Vatican II (1962) was a godsend to Brutalism. The Roman Catholic Church promoted its newfound modernity and progressiveness in forward-looking buildings, generously entrusting young and hungry architects with a carte blanche.
And no diocese built more cutting-edge béton-brut homes for God than the Swiss Roman Catholic Church. Its architect of choice was Walter Maria Förderer. Johanneskirche in Lucerne is his second sacral building. A trained sculptor, Förderer cut his teeth interning with Hermann Baur, a renowned architect in Basel. Unbothered by conventional architecture, he concentrated on mastering the art of creating sculptures fit for modern habitation. Johanneskirche church is no exception: the ensemble of interlocking polygonal shapes and square cut-outs comprises a chapel, rectory, accommodation and a school. It certainly cuts a striking figure, but as the church sits relatively squat, it manages to blend in neatly with its residential surroundings.

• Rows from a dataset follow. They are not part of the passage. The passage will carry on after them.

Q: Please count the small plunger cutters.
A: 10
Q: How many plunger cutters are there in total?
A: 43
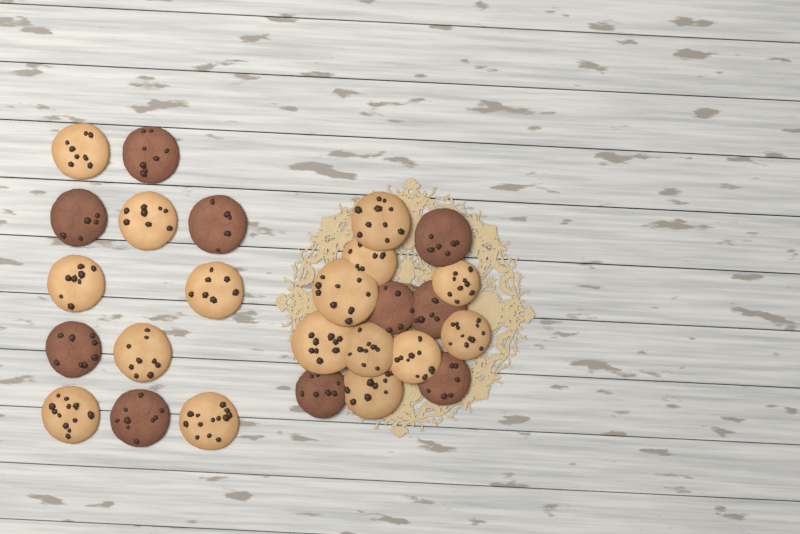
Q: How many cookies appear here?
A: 26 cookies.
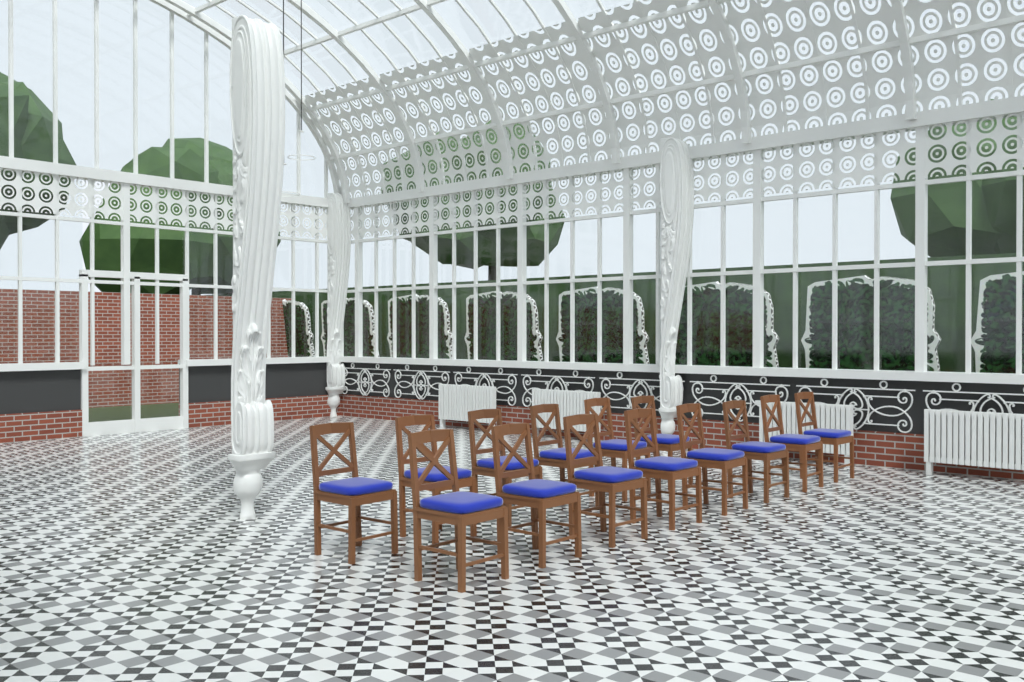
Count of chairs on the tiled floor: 14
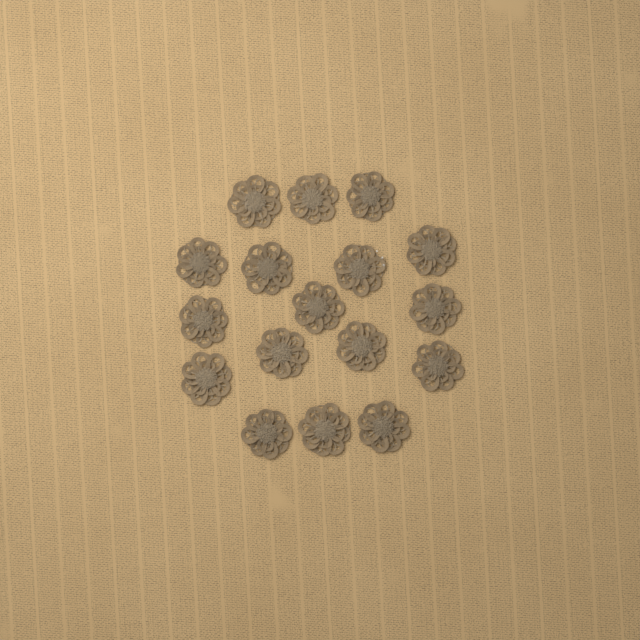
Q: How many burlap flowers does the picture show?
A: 17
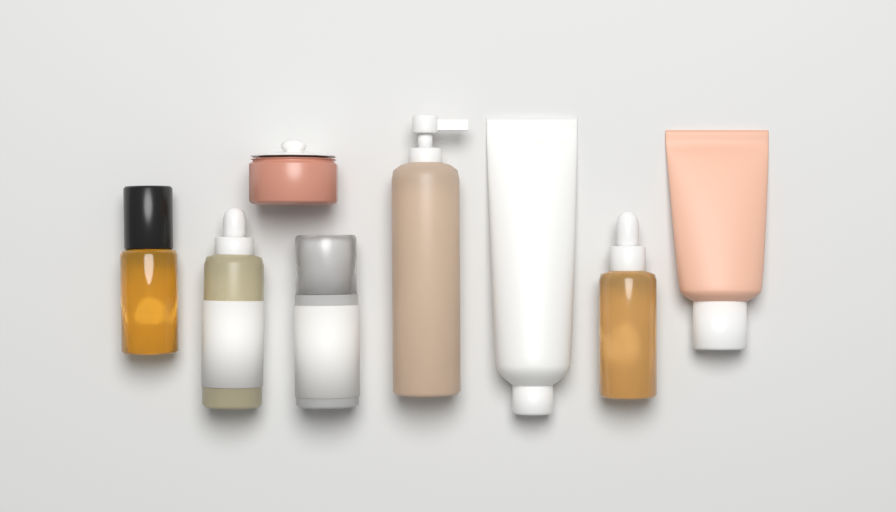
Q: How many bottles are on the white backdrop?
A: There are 5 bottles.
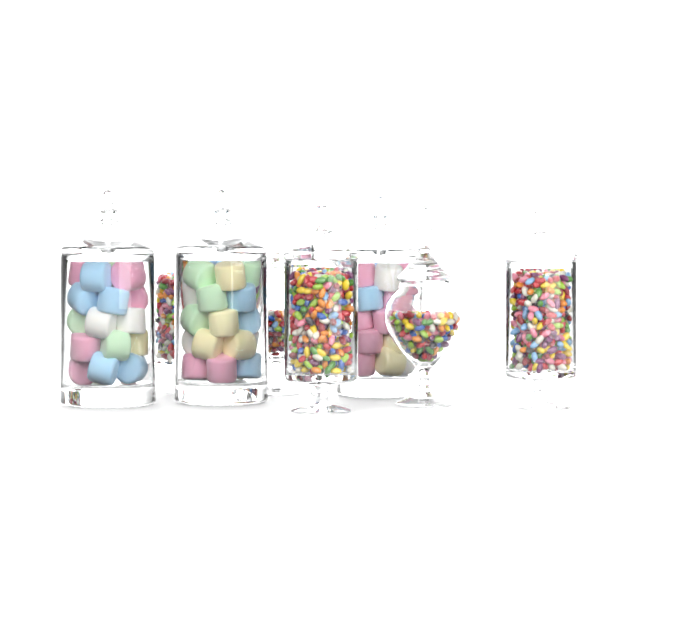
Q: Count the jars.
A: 8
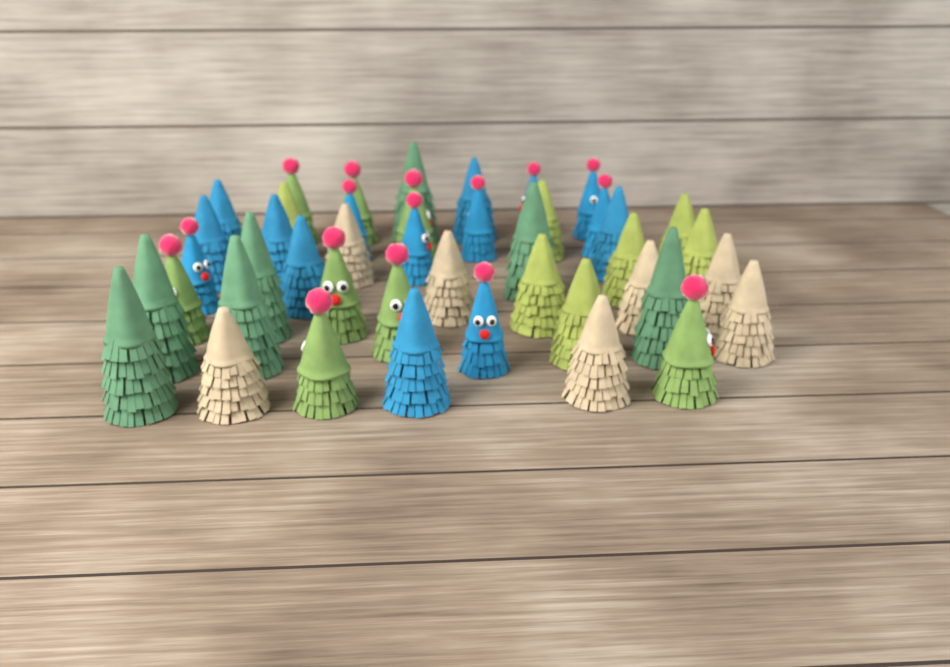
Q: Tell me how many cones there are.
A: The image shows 44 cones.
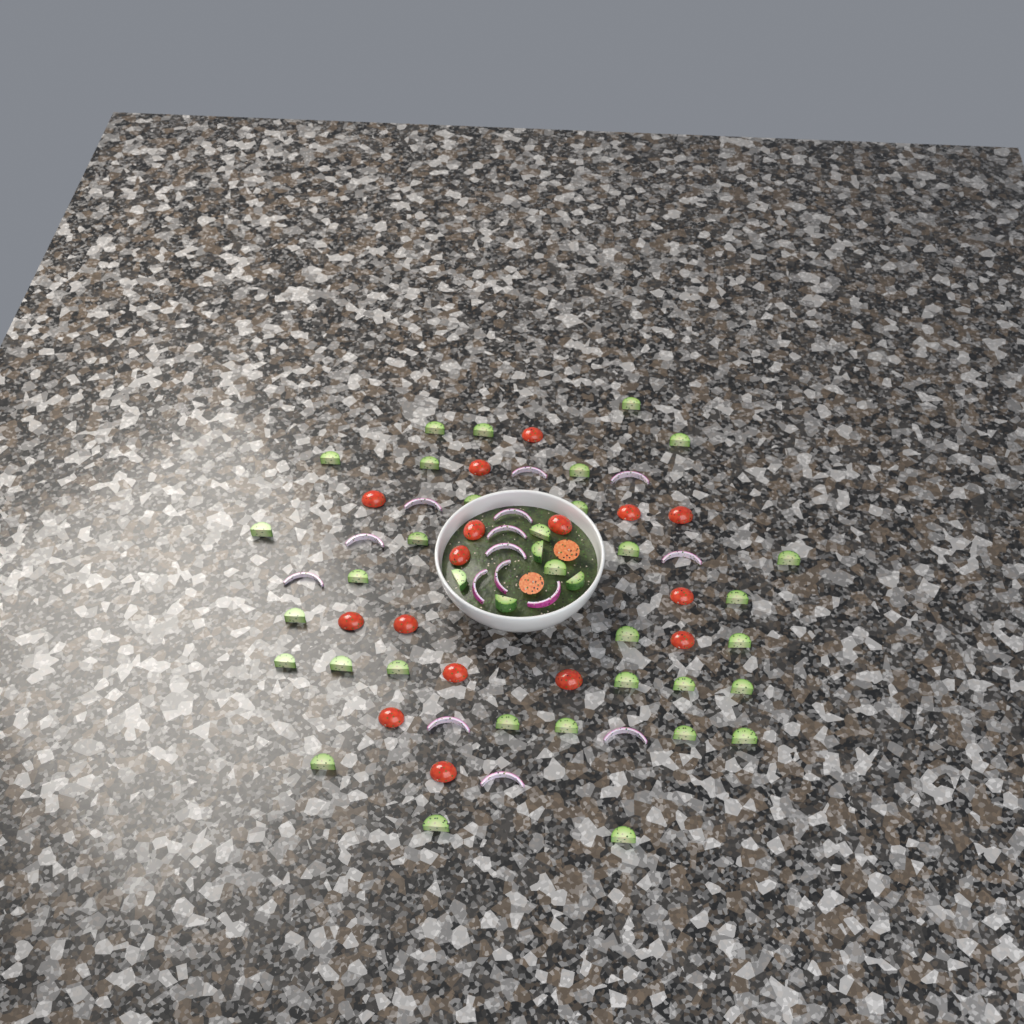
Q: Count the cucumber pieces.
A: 37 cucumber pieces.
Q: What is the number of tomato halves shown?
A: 18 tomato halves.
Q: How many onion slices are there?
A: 15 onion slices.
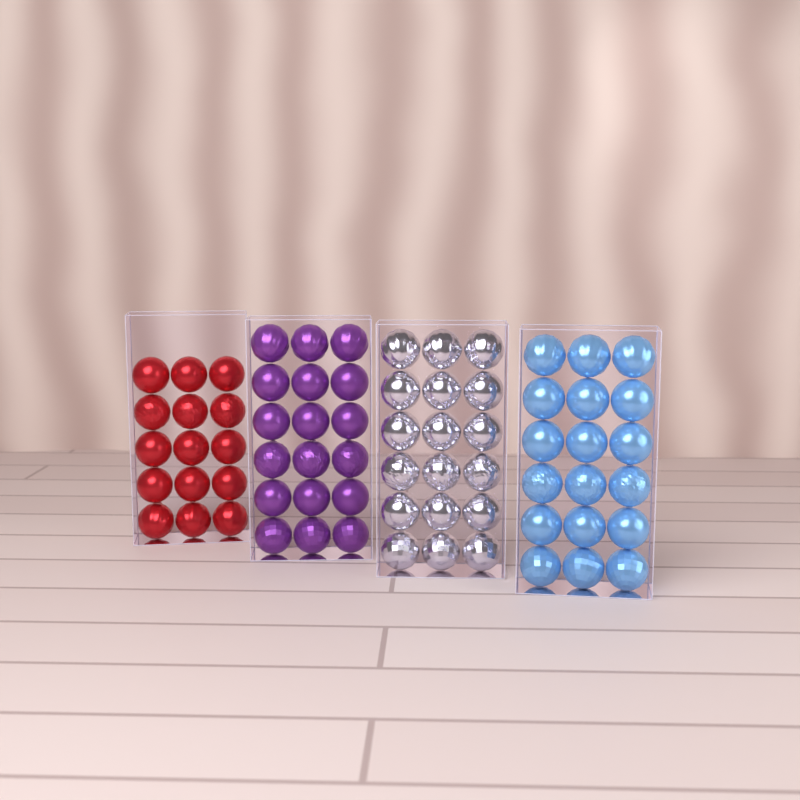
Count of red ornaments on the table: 15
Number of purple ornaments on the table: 18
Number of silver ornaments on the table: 18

But it is the interior that has disciples of Brutalism drop to their knees
Picture the collision of a detonated Swiss WW2 alpine bunker and Kurt Schwitter’s Merzbau. Then, throw in a good measure of New Gothic’s bombast. The colossal concrete grotto was not only shockingly new, it amounted to an egregious act of heresy. At least in the eyes of the architectural critics. Förderer clearly didn’t care to save a prayer for the scathing critics and modernist purists who strictly rejected everything individual, decorative and eccentric. The Church gave its blessing.